### Your task
Find the line holding "THE PERSON TO" in the entries below. Give it again exactly, along with every line after it up to and including the line holding "A copy of the agenda may be obtained by contacting: Katie".

[Source data]

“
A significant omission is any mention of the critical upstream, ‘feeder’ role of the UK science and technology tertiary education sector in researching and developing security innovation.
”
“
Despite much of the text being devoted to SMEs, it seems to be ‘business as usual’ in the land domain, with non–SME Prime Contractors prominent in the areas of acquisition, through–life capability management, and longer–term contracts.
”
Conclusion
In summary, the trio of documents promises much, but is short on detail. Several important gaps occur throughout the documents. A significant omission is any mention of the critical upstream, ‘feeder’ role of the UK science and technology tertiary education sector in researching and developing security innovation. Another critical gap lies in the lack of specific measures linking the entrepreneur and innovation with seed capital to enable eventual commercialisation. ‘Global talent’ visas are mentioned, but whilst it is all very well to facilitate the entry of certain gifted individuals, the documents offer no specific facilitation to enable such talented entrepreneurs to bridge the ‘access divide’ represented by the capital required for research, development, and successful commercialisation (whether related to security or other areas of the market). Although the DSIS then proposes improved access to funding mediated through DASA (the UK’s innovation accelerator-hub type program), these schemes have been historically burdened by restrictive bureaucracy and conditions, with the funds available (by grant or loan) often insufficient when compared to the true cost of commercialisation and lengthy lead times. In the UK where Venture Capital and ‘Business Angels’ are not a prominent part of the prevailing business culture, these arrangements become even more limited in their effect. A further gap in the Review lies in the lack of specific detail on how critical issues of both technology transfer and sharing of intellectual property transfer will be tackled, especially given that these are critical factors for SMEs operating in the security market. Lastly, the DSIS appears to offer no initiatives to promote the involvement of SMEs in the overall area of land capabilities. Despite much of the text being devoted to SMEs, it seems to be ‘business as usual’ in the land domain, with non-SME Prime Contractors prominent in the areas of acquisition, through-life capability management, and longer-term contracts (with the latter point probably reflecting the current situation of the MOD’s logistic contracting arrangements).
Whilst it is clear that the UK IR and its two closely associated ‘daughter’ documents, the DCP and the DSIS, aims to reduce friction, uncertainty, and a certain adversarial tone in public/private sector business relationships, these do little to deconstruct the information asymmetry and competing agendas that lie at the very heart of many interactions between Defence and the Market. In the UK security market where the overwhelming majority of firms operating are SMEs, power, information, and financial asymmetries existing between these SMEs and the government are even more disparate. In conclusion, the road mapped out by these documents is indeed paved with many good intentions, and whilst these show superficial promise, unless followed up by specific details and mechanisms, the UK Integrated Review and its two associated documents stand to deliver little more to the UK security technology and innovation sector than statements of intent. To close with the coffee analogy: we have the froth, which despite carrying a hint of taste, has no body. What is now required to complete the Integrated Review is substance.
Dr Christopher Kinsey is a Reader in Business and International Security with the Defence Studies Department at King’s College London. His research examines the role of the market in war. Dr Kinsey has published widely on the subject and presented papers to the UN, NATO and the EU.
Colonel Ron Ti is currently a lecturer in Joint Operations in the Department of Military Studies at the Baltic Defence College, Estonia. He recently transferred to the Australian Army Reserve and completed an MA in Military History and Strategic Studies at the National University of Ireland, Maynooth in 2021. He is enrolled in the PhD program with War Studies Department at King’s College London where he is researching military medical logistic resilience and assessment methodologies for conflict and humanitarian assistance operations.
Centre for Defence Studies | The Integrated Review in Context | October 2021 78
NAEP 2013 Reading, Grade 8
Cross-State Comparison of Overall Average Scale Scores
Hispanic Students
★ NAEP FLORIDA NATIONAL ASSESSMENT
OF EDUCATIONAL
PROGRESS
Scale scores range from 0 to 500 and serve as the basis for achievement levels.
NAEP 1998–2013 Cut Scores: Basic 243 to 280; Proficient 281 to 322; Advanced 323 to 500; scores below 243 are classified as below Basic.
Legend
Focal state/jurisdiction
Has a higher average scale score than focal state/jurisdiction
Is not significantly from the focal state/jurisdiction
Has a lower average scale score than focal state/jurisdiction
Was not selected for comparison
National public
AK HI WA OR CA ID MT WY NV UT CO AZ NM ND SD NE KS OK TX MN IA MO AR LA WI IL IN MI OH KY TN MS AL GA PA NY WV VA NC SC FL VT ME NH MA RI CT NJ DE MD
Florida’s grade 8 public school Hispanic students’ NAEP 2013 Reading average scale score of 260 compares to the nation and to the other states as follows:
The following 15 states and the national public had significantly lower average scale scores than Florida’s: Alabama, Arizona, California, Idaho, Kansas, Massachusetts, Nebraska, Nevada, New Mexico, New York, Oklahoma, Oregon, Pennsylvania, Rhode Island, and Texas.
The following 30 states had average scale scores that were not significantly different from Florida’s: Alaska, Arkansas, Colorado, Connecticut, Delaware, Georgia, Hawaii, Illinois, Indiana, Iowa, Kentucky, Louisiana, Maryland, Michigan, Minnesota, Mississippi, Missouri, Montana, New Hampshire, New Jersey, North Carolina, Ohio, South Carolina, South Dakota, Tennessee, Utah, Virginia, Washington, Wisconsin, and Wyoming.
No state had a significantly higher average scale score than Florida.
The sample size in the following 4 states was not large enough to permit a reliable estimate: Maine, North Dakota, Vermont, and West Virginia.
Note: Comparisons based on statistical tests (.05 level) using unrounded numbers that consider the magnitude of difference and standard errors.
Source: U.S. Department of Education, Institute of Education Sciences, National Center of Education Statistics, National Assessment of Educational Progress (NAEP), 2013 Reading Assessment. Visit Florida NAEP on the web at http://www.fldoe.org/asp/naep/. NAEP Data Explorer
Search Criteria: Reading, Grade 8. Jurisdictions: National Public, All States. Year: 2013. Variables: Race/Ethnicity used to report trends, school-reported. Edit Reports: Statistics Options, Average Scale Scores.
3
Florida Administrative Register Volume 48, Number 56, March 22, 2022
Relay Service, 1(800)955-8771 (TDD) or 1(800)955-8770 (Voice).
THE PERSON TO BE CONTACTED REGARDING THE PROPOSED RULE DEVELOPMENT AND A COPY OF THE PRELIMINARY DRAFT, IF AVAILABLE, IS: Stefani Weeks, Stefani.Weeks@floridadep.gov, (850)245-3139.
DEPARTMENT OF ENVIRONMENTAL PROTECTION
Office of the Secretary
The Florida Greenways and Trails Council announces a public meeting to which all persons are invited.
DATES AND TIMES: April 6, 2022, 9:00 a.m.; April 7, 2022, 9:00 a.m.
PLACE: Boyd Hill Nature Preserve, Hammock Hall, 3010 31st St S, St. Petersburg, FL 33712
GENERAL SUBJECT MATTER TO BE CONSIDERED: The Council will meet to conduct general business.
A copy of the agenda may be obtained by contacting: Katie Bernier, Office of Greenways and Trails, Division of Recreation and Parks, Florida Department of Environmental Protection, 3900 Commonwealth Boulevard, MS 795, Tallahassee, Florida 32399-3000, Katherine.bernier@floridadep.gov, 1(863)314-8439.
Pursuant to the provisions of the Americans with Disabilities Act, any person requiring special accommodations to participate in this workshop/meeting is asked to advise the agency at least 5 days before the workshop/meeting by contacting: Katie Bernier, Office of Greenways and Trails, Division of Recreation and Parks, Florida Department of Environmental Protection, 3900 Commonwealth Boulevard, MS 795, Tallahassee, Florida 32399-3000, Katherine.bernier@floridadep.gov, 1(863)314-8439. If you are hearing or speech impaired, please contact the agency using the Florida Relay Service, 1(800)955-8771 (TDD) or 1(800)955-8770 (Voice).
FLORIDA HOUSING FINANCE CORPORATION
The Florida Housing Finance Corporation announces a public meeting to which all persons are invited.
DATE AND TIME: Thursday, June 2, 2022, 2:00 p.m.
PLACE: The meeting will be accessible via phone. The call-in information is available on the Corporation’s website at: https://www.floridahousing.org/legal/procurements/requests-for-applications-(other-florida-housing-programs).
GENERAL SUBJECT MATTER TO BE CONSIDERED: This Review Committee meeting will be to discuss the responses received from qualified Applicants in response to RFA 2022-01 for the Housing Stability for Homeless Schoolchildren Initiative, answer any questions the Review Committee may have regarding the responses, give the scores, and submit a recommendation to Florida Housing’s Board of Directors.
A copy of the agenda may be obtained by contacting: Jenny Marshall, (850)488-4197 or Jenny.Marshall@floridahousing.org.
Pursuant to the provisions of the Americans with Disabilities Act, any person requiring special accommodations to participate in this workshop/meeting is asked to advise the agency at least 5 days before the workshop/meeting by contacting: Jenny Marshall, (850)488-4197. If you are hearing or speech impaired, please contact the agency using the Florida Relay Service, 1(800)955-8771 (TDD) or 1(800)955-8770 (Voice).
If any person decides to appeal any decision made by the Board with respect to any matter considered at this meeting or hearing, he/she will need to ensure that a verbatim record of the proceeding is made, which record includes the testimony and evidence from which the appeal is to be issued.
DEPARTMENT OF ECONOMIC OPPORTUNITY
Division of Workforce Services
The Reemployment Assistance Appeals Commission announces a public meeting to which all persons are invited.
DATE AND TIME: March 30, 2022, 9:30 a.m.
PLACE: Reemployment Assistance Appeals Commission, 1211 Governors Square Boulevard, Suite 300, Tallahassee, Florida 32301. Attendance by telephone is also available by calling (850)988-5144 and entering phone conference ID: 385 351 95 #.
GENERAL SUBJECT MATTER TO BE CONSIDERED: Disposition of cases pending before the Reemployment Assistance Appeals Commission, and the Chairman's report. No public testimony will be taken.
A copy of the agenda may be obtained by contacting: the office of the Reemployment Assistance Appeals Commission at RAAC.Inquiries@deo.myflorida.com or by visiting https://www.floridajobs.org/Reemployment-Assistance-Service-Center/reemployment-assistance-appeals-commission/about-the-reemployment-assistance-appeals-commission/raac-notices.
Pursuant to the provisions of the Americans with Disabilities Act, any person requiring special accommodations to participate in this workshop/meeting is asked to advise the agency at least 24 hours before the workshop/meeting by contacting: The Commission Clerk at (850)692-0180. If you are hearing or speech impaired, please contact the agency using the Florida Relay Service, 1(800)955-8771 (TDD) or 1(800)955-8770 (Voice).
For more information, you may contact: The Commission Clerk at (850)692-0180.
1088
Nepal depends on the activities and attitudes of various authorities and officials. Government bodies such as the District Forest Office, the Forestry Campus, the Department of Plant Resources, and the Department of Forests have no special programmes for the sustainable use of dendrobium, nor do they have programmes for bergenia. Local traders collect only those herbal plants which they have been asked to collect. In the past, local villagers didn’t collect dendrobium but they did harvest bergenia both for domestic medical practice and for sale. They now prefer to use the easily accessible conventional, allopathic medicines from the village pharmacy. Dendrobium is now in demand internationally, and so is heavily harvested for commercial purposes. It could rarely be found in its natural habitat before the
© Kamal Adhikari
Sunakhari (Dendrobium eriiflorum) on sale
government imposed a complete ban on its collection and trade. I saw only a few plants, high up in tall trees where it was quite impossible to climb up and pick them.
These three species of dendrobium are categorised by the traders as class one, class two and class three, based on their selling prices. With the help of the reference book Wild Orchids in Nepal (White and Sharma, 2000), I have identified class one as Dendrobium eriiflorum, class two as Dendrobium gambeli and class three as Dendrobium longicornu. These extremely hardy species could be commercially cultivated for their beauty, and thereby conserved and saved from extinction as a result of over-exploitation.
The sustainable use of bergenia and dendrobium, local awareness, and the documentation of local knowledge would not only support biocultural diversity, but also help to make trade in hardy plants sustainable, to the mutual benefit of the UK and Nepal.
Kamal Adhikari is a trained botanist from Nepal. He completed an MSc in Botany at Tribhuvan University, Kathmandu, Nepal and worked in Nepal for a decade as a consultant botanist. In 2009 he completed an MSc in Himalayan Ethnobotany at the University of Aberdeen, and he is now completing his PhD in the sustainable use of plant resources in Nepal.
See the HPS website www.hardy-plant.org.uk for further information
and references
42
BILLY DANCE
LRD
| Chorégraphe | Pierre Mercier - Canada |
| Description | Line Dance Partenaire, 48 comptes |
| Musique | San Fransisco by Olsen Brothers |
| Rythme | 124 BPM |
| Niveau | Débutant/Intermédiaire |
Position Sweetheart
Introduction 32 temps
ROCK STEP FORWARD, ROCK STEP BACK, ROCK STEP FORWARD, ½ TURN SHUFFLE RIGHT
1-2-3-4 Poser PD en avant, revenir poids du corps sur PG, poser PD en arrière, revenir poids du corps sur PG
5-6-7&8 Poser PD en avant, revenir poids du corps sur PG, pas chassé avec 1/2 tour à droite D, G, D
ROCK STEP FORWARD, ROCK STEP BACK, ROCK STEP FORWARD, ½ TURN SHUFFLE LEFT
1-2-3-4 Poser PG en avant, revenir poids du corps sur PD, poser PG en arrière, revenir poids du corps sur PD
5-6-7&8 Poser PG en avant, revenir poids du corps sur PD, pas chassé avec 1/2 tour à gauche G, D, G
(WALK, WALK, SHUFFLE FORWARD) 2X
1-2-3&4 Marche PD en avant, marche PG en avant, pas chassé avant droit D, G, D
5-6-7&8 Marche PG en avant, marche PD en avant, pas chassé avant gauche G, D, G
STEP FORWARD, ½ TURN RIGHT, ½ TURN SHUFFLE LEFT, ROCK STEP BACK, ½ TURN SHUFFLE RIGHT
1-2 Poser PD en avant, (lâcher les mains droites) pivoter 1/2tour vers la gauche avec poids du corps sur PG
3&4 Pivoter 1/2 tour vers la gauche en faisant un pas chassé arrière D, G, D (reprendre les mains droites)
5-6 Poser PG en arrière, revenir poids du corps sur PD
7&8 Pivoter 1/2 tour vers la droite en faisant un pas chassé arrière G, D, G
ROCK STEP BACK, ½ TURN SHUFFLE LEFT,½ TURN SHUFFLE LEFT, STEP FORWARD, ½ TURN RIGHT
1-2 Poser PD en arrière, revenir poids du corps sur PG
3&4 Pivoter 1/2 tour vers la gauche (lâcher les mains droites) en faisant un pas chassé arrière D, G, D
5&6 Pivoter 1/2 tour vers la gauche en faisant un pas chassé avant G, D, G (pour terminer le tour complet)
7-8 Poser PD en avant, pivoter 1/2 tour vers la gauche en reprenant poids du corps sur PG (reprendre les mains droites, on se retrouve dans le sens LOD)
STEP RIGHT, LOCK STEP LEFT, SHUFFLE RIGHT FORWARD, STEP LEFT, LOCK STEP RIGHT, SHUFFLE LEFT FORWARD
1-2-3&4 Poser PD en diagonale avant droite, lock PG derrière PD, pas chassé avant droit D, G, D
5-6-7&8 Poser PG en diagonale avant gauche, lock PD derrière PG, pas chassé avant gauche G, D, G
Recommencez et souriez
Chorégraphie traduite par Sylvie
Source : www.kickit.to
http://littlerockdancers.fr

[/Source data]

### Output for this task
THE PERSON TO BE CONTACTED REGARDING THE PROPOSED RULE DEVELOPMENT AND A COPY OF THE PRELIMINARY DRAFT, IF AVAILABLE, IS: Stefani Weeks, Stefani.Weeks@floridadep.gov, (850)245-3139.
DEPARTMENT OF ENVIRONMENTAL PROTECTION
Office of the Secretary
The Florida Greenways and Trails Council announces a public meeting to which all persons are invited.
DATES AND TIMES: April 6, 2022, 9:00 a.m.; April 7, 2022, 9:00 a.m.
PLACE: Boyd Hill Nature Preserve, Hammock Hall, 3010 31st St S, St. Petersburg, FL 33712
GENERAL SUBJECT MATTER TO BE CONSIDERED: The Council will meet to conduct general business.
A copy of the agenda may be obtained by contacting: Katie Bernier, Office of Greenways and Trails, Division of Recreation and Parks, Florida Department of Environmental Protection, 3900 Commonwealth Boulevard, MS 795, Tallahassee, Florida 32399-3000, Katherine.bernier@floridadep.gov, 1(863)314-8439.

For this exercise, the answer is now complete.